Ancak, bu organizasyonun detaylarına geçmeden önce, yaşamını Türk Milli Eğitimine ve ülke gençlerine adayan İzmir Türk Koleji’nin kurucusu, değerli matematik öğretmeni Bahattin Tatış’ı tanıtmak istiyorum; “Gazi Terbiye Enstitüsü'nden 1943 yılında matematik öğretmeni olarak mezun oldu ve en son İzmir Ticaret Lisesi’nde matematik öğretmenliği yaptı. 15 Kasım 1950'de İzmir Türk Kolejini kuran Bahattin Tatış, 1950-1975 yılları arasında İTK’nın müdürlüğünü yaptı. 1990-1991 Öğretim yılında Ege Üniversitesi Senatosu, 1994-1995 Öğretim yılında Dokuz Eylül Üniversitesi Senatosu tarafından kendisine ortaöğretime katkıları nedeniyle "Onursal Doktorluk" ünvânı verildi. Pek çok kitabı da yayınlanan Bahattin Tatış, 26 Ekim 2008 tarihinde 89 yaşında yaşama veda etti.
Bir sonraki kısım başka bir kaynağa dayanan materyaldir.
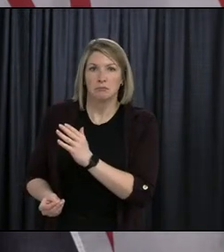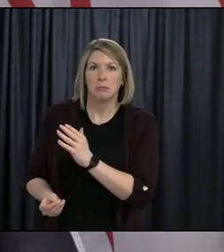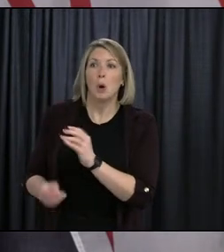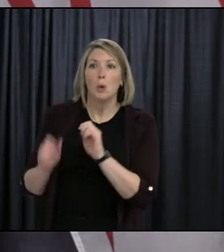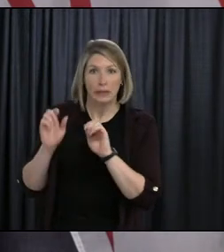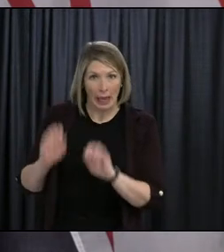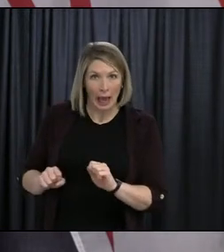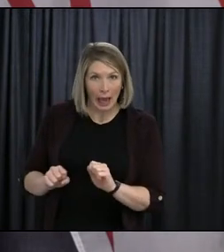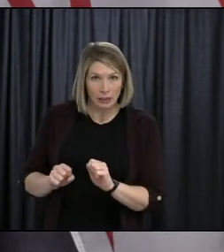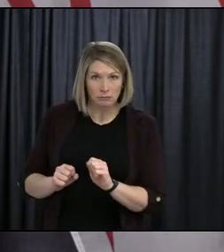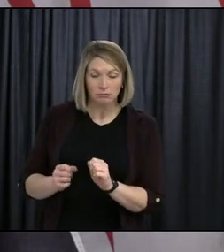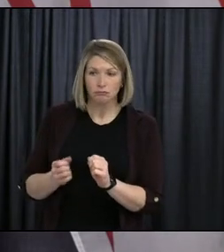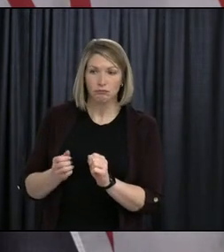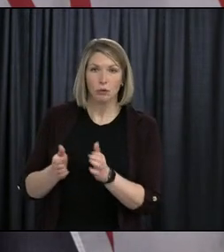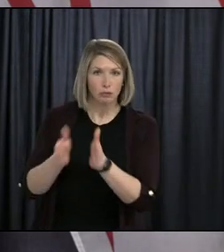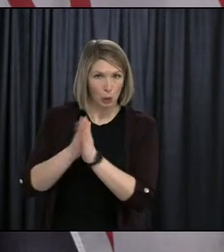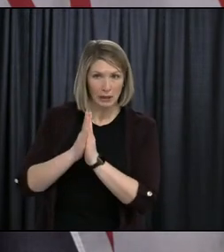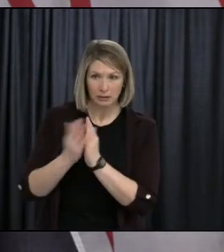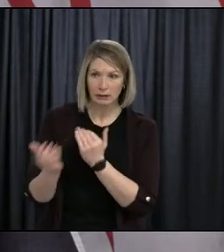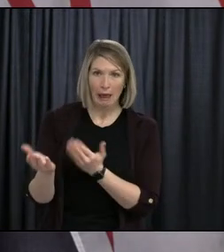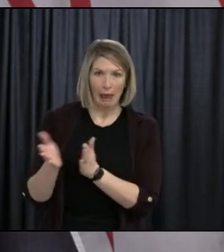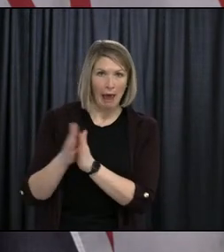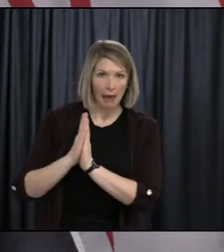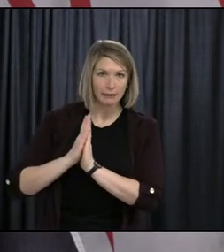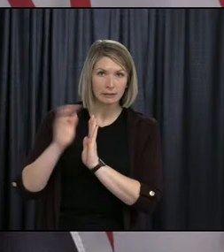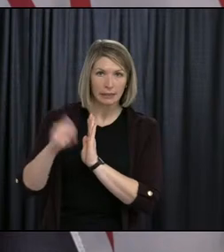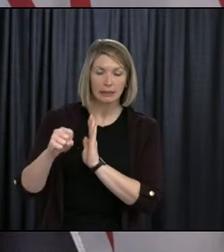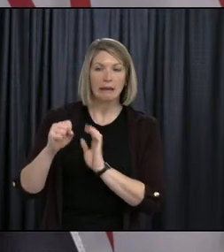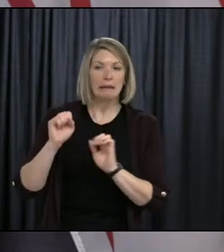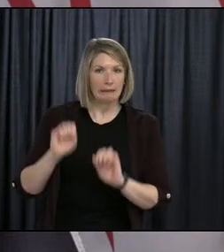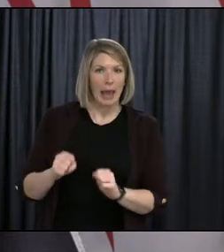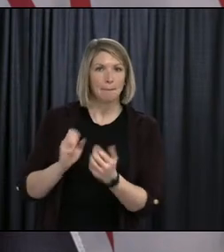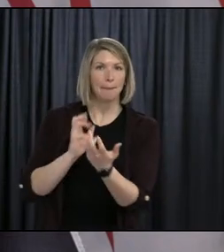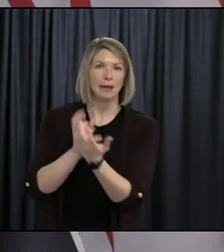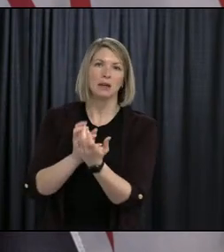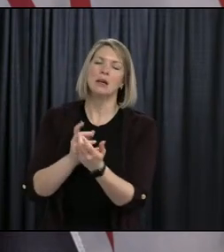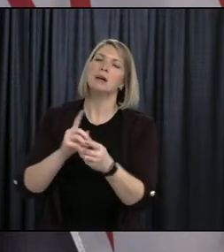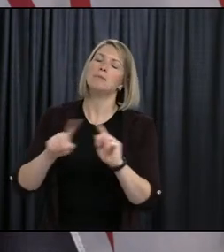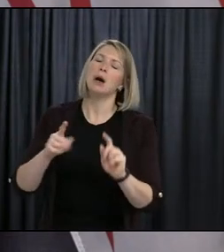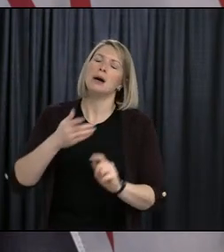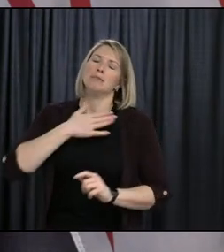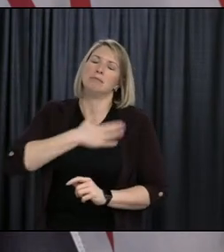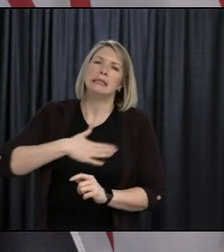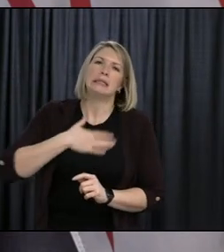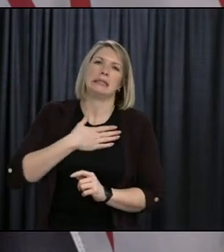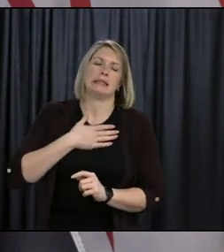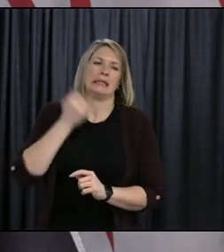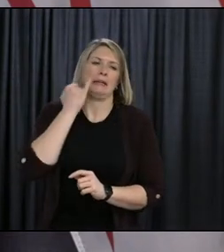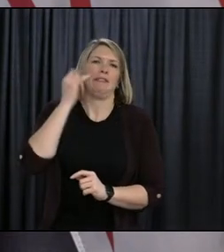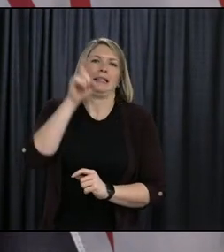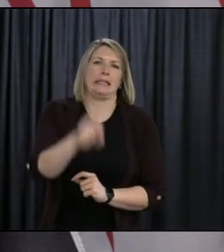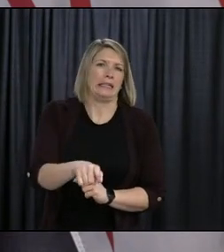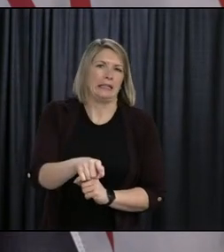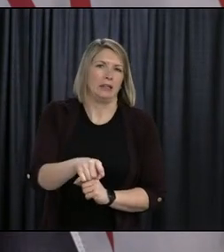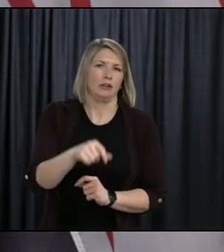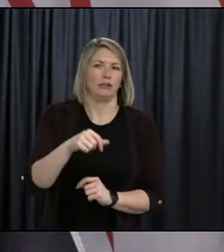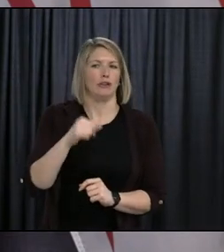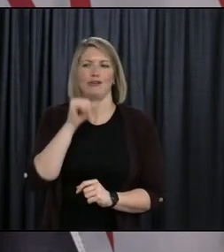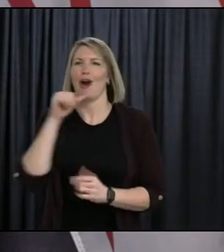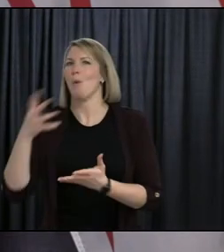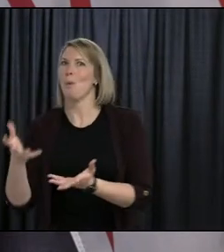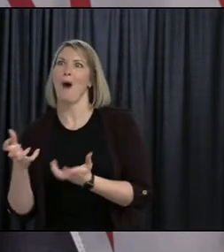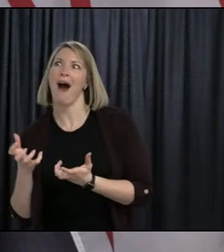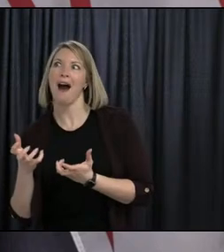after your needs. However, we're asking people to only identify if they absolutely need a device on the basis of need,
Kendisini, eğitim konusundaki başarılı çalışmalarından ötürü minnet ve saygıyla anıyoruz.
Şimdi, bu onurlu bayrağı oğlu Oğuz Tatış taşıyor. Baba Tatış’ın çizgisinden ödün vermeden. Kaldığım yerden devam edecek olursam; Son derece titizlikle hazırlanmış törene katılım oranı oldukça yüksekti. Gecede, sivil toplum kuruluşlarının ve özellikle kadınların topluma sağladıkları katkıların önemine dikkat çekilerek, sırasıyla başarı hikâyeleri paylaşıldı.
Altı dalda ödül alan kategoriler ve kazananlar şöyle sıralanmıştı.
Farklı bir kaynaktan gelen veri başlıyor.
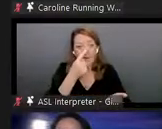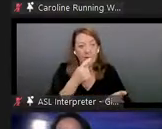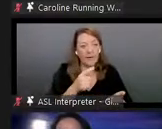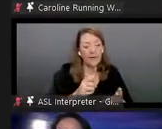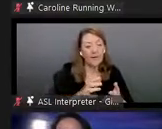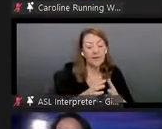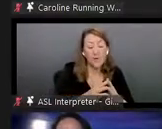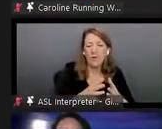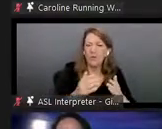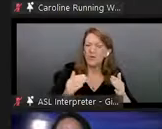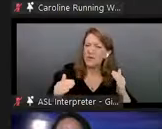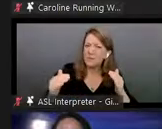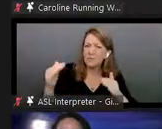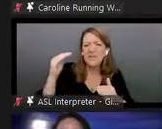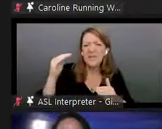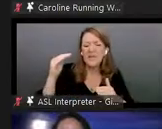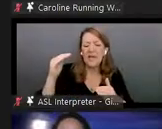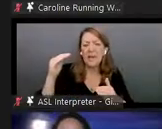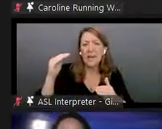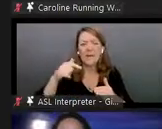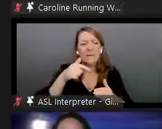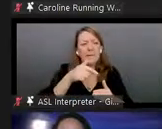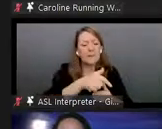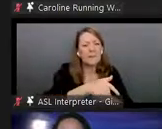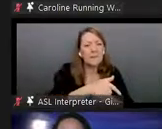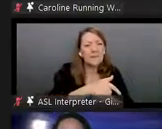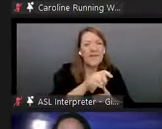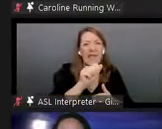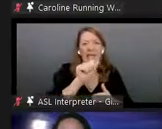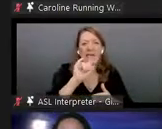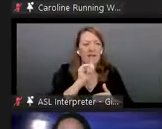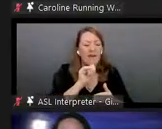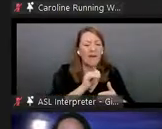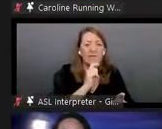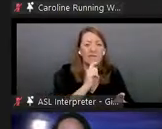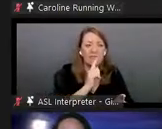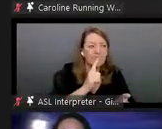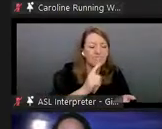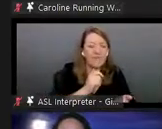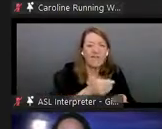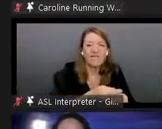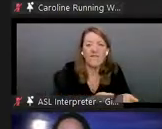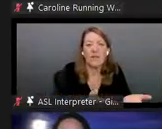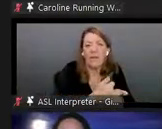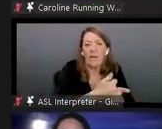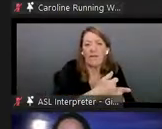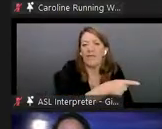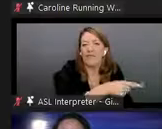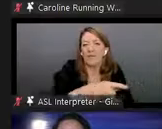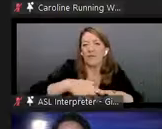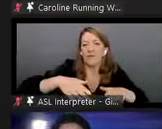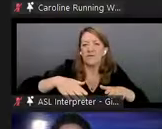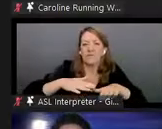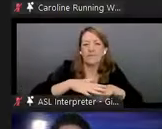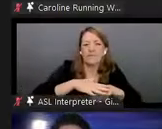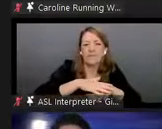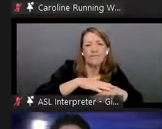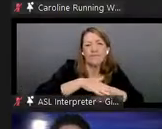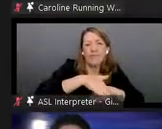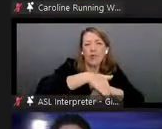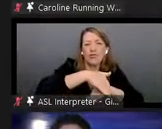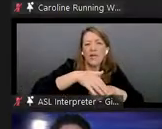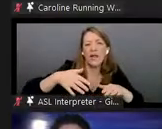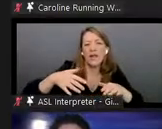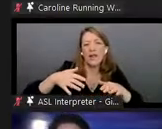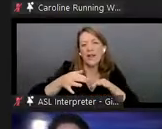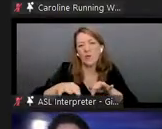gaps, and so, um, I also want to talk a bit about those. So you've got, at the beginning, you've got kind of cultural knowledge and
* Sanatta Başarı: Ülkü Tozer-Arzu Eygi.* İş’te Başarı: Sibel Zorlu. * Bilime Katkı: Doç. Dr. Elif Nur Fırat Karalar. * Sporda Başarı: Golbol Kadın Milli Takımı. * Eğitime Katkı: İlkyar Vakfı.
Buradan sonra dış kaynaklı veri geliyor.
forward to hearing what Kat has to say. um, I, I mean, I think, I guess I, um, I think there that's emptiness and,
* Yaşama Katkı: Sayra ve Çınar Vakfı Ödül kazananları belirleyen seçici kurulu da tebrik etmek gerekir. Seçimleri muhteşemdi.
Ancak hepsini buradan aktarmam mümkün olamayacağı için sadece, Bilime Katkı kategorisinde Doç. Dr. Elif Nur Fırat Karala’yı basında yer alan haberlerinden elde ettiğim bilgiler ışığında tanıtmak istiyorum.
Kanser ve genetik hastalıkların moleküler temellerini belirlemeye yönelik çalışmalarıyla Avrupa Moleküler Biyoloji Örgütü (EMBO) tarafından Genç Araştırmacılar Programı'na seçilen ilk Türk bilim insanı Koç Üniversitesi Moleküler Biyoloji ve Genetik Bölümü Öğretim Üyesi Doç. Dr. Elif Nur Fırat Karalar, kanser tedavisine ışık tutuyor. Amerika'da, uzun yıllar hücre yapısı üzerinde çalışmalar yaptıktan sonra 2014'te Türkiye'ye dönen Karalar, Koç Üniversitesi Moleküler Biyoloji ve Genetik Bölümünde Hücre İskeleti Araştırma Laboratuvarı'nı kurdu. Laboratuvarında, yapıların bozuklukları sonucu oluşan nadir genetik hastalıklar ile kanserin tanı ve tedavisiyle ilgili araştırmalar yaptı.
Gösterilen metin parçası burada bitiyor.